I can't wait to get this bike though! I've been relying on a BSO for the last two months and hardly cycling at all. In the end the BSO's cassette was demolished, snapped chain rings and everything. No more cheap shoot from China.


----------



## Riverman (26 Sep 2009)

lol speaking of these bikes this one looks awesome.
http://www.singletrackbikes.co.uk/product/3303/Kona_FiveO_Hardtail_Bike_

Really interesting frame too, shame about the price (massive discount though) and the lack of 18" frame size.

http://www.singletrackbikes.co.uk/product/2840/Kona_Bass_2009 This one is reduced by 42%

http://www.singletrackbikes.co.uk/product/2849/Kona_CoilAir_Supreme lol £4000!


----------



## g00se (26 Sep 2009)

Hi,

The gears on the standard Fire are fine - it's was just for the price of the Deluxe, the Deore kit would be good value.

Shame about the forks though, I think they'll bob a fair bit but you could upgrade them later if you want to - might be worth contacting them and seeing if you can catch them before the other is sent out.

A very worthwhile upgrade to do as soon as you can would be to put slick tyres on the bike - or tyres with predominantly slick surfaces but a bit of knobbles on the outside.

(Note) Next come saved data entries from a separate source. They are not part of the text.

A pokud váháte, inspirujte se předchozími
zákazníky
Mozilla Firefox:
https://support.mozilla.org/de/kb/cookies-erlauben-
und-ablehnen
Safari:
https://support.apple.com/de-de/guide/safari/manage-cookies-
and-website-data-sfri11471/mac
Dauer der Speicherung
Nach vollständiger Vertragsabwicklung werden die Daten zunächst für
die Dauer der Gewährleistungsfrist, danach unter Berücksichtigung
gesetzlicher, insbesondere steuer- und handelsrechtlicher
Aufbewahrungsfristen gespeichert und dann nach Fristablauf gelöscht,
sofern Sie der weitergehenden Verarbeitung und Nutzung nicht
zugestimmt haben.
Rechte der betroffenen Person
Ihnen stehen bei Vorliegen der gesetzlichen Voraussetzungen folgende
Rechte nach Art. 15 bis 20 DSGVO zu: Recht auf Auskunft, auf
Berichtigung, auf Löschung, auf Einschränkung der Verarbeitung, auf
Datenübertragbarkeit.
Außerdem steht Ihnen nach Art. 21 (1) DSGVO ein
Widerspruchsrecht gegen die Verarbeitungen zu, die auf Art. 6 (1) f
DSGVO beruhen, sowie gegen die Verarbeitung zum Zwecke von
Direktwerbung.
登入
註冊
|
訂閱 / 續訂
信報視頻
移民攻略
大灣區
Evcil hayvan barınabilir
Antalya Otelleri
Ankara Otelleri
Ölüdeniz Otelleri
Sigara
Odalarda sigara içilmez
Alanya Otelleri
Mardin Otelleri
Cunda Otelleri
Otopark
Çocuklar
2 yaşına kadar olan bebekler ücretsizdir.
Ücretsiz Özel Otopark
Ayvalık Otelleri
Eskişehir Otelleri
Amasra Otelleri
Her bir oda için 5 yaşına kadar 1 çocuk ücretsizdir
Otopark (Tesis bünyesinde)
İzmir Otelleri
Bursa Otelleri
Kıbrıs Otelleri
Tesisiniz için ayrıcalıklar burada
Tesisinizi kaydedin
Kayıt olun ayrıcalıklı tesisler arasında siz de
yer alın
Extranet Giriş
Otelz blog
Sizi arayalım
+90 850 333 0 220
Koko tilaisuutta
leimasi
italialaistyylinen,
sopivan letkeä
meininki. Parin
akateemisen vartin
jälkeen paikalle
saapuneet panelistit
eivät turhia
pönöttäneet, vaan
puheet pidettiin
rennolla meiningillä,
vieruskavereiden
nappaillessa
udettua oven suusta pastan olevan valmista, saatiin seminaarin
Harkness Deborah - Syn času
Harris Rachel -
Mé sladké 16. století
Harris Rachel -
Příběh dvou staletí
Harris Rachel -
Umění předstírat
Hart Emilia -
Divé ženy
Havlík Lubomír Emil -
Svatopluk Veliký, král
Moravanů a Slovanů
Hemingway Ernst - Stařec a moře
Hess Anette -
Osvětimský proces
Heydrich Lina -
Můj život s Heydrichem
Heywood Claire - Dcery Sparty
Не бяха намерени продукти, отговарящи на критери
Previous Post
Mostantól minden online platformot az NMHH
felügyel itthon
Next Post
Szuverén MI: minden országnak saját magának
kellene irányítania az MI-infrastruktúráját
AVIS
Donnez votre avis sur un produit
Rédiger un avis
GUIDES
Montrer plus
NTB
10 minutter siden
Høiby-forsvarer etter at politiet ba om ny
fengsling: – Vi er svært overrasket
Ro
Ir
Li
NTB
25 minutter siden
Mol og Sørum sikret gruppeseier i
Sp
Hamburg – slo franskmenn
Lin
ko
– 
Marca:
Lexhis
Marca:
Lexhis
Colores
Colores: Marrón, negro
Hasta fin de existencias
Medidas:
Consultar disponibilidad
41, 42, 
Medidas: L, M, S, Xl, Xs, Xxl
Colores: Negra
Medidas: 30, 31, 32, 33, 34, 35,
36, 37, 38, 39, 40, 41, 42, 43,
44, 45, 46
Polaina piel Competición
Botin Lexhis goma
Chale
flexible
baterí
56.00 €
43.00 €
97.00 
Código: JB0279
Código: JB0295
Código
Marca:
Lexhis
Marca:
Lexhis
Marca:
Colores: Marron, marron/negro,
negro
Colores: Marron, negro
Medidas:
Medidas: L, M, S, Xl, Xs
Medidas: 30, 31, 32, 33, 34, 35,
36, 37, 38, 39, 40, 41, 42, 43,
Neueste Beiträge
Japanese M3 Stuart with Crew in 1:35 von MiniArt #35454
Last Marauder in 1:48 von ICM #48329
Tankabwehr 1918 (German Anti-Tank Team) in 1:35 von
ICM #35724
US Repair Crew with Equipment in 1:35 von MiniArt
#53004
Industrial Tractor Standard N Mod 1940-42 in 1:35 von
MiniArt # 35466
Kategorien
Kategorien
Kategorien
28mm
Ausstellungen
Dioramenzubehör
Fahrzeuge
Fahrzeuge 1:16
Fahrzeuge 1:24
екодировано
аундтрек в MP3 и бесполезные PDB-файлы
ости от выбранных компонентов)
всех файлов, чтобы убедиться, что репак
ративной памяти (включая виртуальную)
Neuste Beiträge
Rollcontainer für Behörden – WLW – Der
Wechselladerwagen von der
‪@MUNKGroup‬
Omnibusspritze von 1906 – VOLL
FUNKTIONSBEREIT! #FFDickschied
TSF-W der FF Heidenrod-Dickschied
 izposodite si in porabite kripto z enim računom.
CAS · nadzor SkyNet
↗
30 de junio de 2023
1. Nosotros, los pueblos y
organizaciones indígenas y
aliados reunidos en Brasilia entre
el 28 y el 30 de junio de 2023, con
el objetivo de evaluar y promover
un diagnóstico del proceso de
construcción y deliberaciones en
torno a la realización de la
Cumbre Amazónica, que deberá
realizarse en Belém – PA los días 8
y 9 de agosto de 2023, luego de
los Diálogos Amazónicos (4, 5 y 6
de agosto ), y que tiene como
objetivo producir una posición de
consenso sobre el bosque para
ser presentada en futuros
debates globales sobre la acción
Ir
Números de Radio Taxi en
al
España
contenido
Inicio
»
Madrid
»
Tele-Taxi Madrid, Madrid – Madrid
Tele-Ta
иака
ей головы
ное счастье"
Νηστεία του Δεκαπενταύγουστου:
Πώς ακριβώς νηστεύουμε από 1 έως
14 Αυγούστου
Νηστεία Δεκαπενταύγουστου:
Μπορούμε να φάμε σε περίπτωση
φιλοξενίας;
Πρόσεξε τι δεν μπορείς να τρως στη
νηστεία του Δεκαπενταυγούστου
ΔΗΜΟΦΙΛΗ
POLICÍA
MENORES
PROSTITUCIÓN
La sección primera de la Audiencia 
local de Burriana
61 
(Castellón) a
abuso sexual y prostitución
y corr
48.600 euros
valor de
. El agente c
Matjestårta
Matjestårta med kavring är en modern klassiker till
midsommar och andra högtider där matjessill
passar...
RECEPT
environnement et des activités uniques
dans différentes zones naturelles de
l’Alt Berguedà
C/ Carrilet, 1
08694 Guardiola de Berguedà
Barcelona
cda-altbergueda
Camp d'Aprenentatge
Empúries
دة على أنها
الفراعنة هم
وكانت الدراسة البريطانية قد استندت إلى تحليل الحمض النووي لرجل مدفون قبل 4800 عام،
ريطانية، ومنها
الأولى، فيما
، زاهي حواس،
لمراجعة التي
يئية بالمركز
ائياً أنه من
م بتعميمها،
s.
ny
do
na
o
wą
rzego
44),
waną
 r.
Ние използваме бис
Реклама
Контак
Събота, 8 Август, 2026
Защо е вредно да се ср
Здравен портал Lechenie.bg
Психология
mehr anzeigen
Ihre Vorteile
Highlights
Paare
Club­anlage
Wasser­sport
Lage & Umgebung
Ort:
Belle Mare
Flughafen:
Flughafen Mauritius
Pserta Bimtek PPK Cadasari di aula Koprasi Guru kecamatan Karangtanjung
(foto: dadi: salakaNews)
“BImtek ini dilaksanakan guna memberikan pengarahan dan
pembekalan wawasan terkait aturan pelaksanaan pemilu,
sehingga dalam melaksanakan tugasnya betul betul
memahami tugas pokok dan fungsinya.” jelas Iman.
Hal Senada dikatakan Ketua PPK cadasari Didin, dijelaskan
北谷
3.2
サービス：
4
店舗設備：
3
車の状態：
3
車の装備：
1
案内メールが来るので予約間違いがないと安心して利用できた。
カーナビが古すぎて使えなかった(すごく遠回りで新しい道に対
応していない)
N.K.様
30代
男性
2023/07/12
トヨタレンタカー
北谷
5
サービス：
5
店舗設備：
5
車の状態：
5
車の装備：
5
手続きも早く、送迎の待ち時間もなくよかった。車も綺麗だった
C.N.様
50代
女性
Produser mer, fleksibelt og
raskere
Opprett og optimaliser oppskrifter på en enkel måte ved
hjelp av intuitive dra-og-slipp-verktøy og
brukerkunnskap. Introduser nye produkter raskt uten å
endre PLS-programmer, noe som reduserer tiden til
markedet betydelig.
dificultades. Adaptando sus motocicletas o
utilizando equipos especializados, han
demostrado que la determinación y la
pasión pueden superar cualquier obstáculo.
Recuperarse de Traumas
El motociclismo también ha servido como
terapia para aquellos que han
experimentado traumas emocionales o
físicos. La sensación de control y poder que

They'll be much faster and easier to cycle with on roads.

Cheers


----------



## Riverman (1 Oct 2009)

Hey,

Finally got the bike, looks very good. Only the back brake caliper is too tight and the pad is sticking. 

Is it me or do all new bikes seem to arrive with the chain trapped between the frame and the front chain rings?

This is the second new bike I've bought and I had exactly the same problem with the last. I had to detach the chain and pull it with all my might to remove the last, I think this one is going to be the same.  I'll pile loads of oil on it anyway.

Btw thanks g00se, your advice is invaluable, I tried to contact them but it was already on its way. I definitely think I will end up replacing the front forks in the end and quite like the look of Schwalbe City jet tyres.


----------



## g00se (1 Oct 2009)

Cool - those tyres will help.

Why not take the bike down to a LBS and have them set it up for you? Should fix the squeaking brake, index and tension the gears properly etc.

Tip for the chain... I recently dropped down to the smallest front cog but it slipped and jammed in between the crank and bottom bracket. 

Rather than taking the crank off or tearing your fingers off...:

Make sure there is enough movement in the chain (hopefully the rear dérailleur is on a smaller cog - if not you MIGHT need to manually lift it off of one of the bigger cogs, change the gear up and place it on a small cog.).

Look at where the chain is jammed - whether it looks easier to pull the bottom chain down and forward - or if it would be better to pull the top of the chain up and forward. (When a chain jams like this when cycling, it's usually better to pull the bottom of the chain down and forward and this is the reverse of when it jammed).

Anyway - assuming the latter. Pull the bottom of the chain right down - the movement in the rear dérailleur on a small cog will allow a lot of chain movement. Pull it down and try to get a few of the links onto one of the chain rings. When on, slowly turn the pedal/crank backwards to pull the chain out from between the crank and bottom bracket. 

Let the leverage of the crank do the work for you . Prob best to do this with the bike upside down too.

Cheers.


----------



## Riverman (3 Oct 2009)

Thanks, finally managed to pull the chain out. Took it for a short spin although the back brake is still sticking. Will take it to the LBS I think.

The shifting is not right, easy to fix but may as well get it serviced. I shifted down and the chain came off the back chain rings and went in between them and the spokes!

The extremely lazy part of me is wondering how much they'd charge to replace the forks.


----------